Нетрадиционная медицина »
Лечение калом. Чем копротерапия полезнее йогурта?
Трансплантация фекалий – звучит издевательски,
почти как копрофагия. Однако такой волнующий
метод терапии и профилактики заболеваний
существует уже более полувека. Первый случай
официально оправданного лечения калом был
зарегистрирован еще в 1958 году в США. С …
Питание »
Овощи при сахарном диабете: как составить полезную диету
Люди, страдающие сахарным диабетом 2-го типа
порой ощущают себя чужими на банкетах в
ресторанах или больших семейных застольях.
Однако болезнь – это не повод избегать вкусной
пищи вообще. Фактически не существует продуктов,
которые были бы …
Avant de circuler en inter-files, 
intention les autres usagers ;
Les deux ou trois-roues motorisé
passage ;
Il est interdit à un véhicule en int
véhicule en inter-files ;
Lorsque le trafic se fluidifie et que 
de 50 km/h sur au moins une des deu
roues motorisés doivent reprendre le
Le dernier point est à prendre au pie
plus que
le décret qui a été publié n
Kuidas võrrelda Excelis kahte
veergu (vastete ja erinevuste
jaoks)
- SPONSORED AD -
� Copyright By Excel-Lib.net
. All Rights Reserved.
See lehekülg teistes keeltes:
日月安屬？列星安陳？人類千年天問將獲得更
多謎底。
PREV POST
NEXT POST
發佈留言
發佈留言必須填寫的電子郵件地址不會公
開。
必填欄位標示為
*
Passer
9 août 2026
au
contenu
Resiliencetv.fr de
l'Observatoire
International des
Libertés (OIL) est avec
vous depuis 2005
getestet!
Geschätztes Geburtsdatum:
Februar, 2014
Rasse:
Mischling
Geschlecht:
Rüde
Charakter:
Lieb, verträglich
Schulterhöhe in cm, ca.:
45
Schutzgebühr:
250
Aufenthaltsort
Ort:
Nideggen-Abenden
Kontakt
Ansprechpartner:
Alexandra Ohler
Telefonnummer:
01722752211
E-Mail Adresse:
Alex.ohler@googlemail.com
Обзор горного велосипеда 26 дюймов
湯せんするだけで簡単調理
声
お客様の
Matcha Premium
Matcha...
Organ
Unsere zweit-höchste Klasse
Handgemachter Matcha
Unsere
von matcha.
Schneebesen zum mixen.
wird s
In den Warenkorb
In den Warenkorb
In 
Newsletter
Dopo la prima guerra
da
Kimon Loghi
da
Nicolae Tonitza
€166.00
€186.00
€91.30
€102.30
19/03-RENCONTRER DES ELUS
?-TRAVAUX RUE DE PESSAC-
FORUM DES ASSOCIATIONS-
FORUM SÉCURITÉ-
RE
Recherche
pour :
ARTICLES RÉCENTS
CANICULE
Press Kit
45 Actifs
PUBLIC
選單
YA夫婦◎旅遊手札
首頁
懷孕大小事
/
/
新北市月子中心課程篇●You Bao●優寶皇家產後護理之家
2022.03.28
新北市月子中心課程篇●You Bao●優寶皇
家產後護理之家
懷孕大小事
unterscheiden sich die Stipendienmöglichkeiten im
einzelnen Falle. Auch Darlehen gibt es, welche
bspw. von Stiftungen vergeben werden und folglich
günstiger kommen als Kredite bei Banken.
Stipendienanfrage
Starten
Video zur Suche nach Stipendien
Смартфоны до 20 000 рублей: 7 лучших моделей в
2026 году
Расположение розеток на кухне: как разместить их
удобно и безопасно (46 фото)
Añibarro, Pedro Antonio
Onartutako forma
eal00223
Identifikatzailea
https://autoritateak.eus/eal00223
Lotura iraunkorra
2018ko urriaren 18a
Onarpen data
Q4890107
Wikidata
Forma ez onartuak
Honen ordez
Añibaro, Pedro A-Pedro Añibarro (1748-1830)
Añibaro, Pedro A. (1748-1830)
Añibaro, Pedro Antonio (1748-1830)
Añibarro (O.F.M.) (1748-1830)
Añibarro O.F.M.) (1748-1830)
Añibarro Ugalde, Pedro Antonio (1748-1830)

★ ★ ★ ★ ★

REQUEST: Express the lines above as a JSON list of strings, with one string for each line and no blank lines.

REPLY TO THE TASK:
[
  "Нетрадиционная медицина »",
  "Лечение калом. Чем копротерапия полезнее йогурта?",
  "Трансплантация фекалий – звучит издевательски,",
  "почти как копрофагия. Однако такой волнующий",
  "метод терапии и профилактики заболеваний",
  "существует уже более полувека. Первый случай",
  "официально оправданного лечения калом был",
  "зарегистрирован еще в 1958 году в США. С …",
  "Питание »",
  "Овощи при сахарном диабете: как составить полезную диету",
  "Люди, страдающие сахарным диабетом 2-го типа",
  "порой ощущают себя чужими на банкетах в",
  "ресторанах или больших семейных застольях.",
  "Однако болезнь – это не повод избегать вкусной",
  "пищи вообще. Фактически не существует продуктов,",
  "которые были бы …",
  "Avant de circuler en inter-files, ",
  "intention les autres usagers ;",
  "Les deux ou trois-roues motorisé",
  "passage ;",
  "Il est interdit à un véhicule en int",
  "véhicule en inter-files ;",
  "Lorsque le trafic se fluidifie et que ",
  "de 50 km/h sur au moins une des deu",
  "roues motorisés doivent reprendre le",
  "Le dernier point est à prendre au pie",
  "plus que",
  "le décret qui a été publié n",
  "Kuidas võrrelda Excelis kahte",
  "veergu (vastete ja erinevuste",
  "jaoks)",
  "- SPONSORED AD -",
  "� Copyright By Excel-Lib.net",
  ". All Rights Reserved.",
  "See lehekülg teistes keeltes:",
  "日月安屬？列星安陳？人類千年天問將獲得更",
  "多謎底。",
  "PREV POST",
  "NEXT POST",
  "發佈留言",
  "發佈留言必須填寫的電子郵件地址不會公",
  "開。",
  "必填欄位標示為",
  "*",
  "Passer",
  "9 août 2026",
  "au",
  "contenu",
  "Resiliencetv.fr de",
  "l'Observatoire",
  "International des",
  "Libertés (OIL) est avec",
  "vous depuis 2005",
  "getestet!",
  "Geschätztes Geburtsdatum:",
  "Februar, 2014",
  "Rasse:",
  "Mischling",
  "Geschlecht:",
  "Rüde",
  "Charakter:",
  "Lieb, verträglich",
  "Schulterhöhe in cm, ca.:",
  "45",
  "Schutzgebühr:",
  "250",
  "Aufenthaltsort",
  "Ort:",
  "Nideggen-Abenden",
  "Kontakt",
  "Ansprechpartner:",
  "Alexandra Ohler",
  "Telefonnummer:",
  "01722752211",
  "E-Mail Adresse:",
  "Alex.ohler@googlemail.com",
  "Обзор горного велосипеда 26 дюймов",
  "湯せんするだけで簡単調理",
  "声",
  "お客様の",
  "Matcha Premium",
  "Matcha...",
  "Organ",
  "Unsere zweit-höchste Klasse",
  "Handgemachter Matcha",
  "Unsere",
  "von matcha.",
  "Schneebesen zum mixen.",
  "wird s",
  "In den Warenkorb",
  "In den Warenkorb",
  "In ",
  "Newsletter",
  "Dopo la prima guerra",
  "da",
  "Kimon Loghi",
  "da",
  "Nicolae Tonitza",
  "€166.00",
  "€186.00",
  "€91.30",
  "€102.30",
  "19/03-RENCONTRER DES ELUS",
  "?-TRAVAUX RUE DE PESSAC-",
  "FORUM DES ASSOCIATIONS-",
  "FORUM SÉCURITÉ-",
  "RE",
  "Recherche",
  "pour :",
  "ARTICLES RÉCENTS",
  "CANICULE",
  "Press Kit",
  "45 Actifs",
  "PUBLIC",
  "選單",
  "YA夫婦◎旅遊手札",
  "首頁",
  "懷孕大小事",
  "/",
  "/",
  "新北市月子中心課程篇●You Bao●優寶皇家產後護理之家",
  "2022.03.28",
  "新北市月子中心課程篇●You Bao●優寶皇",
  "家產後護理之家",
  "懷孕大小事",
  "unterscheiden sich die Stipendienmöglichkeiten im",
  "einzelnen Falle. Auch Darlehen gibt es, welche",
  "bspw. von Stiftungen vergeben werden und folglich",
  "günstiger kommen als Kredite bei Banken.",
  "Stipendienanfrage",
  "Starten",
  "Video zur Suche nach Stipendien",
  "Смартфоны до 20 000 рублей: 7 лучших моделей в",
  "2026 году",
  "Расположение розеток на кухне: как разместить их",
  "удобно и безопасно (46 фото)",
  "Añibarro, Pedro Antonio",
  "Onartutako forma",
  "eal00223",
  "Identifikatzailea",
  "https://autoritateak.eus/eal00223",
  "Lotura iraunkorra",
  "2018ko urriaren 18a",
  "Onarpen data",
  "Q4890107",
  "Wikidata",
  "Forma ez onartuak",
  "Honen ordez",
  "Añibaro, Pedro A-Pedro Añibarro (1748-1830)",
  "Añibaro, Pedro A. (1748-1830)",
  "Añibaro, Pedro Antonio (1748-1830)",
  "Añibarro (O.F.M.) (1748-1830)",
  "Añibarro O.F.M.) (1748-1830)",
  "Añibarro Ugalde, Pedro Antonio (1748-1830)"
]